■ **RECORDS FOR PROCESSING**
....................
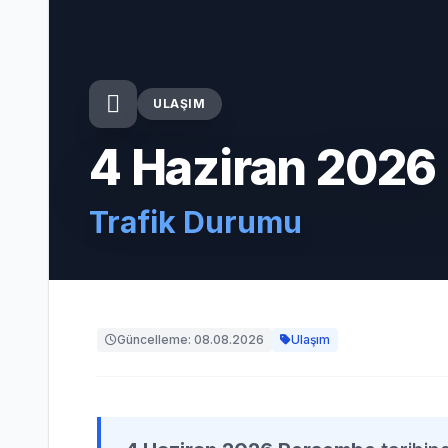
ULAŞIM
4 Haziran 202
Trafik Durumu
Güncelleme: 08.08.2026
Ulaşım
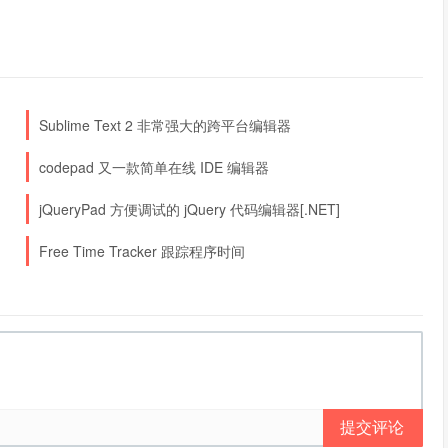
Sublime Text 2 非常强大的跨平台编辑器
codepad 又一款简单在线 IDE 编辑器
jQueryPad 方便调试的 jQuery 代码编辑器[.NET]
Free Time Tracker 跟踪程序时间
提交评论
....................
■ **EXERCISE INSTRUCTIONS**
Give every line of text in the rows above as a single numbered list, skipping any blank lines. Leave the pictures out of your answer.

■ **ANSWER SECTION**
1. ULAŞIM
2. 4 Haziran 202
3. Trafik Durumu
4. Güncelleme: 08.08.2026
5. Ulaşım
6. Sublime Text 2 非常强大的跨平台编辑器
7. codepad 又一款简单在线 IDE 编辑器
8. jQueryPad 方便调试的 jQuery 代码编辑器[.NET]
9. Free Time Tracker 跟踪程序时间
10. 提交评论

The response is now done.